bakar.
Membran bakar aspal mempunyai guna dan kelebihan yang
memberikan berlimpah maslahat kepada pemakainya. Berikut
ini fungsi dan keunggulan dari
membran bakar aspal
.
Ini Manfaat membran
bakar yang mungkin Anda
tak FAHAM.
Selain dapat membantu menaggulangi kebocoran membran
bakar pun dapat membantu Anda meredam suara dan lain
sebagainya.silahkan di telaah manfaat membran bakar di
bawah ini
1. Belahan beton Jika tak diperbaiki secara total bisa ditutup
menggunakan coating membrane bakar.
==============================
From the entries above, pull out each line that includes "aspal".

Membran bakar aspal mempunyai guna dan kelebihan yang
membran bakar aspal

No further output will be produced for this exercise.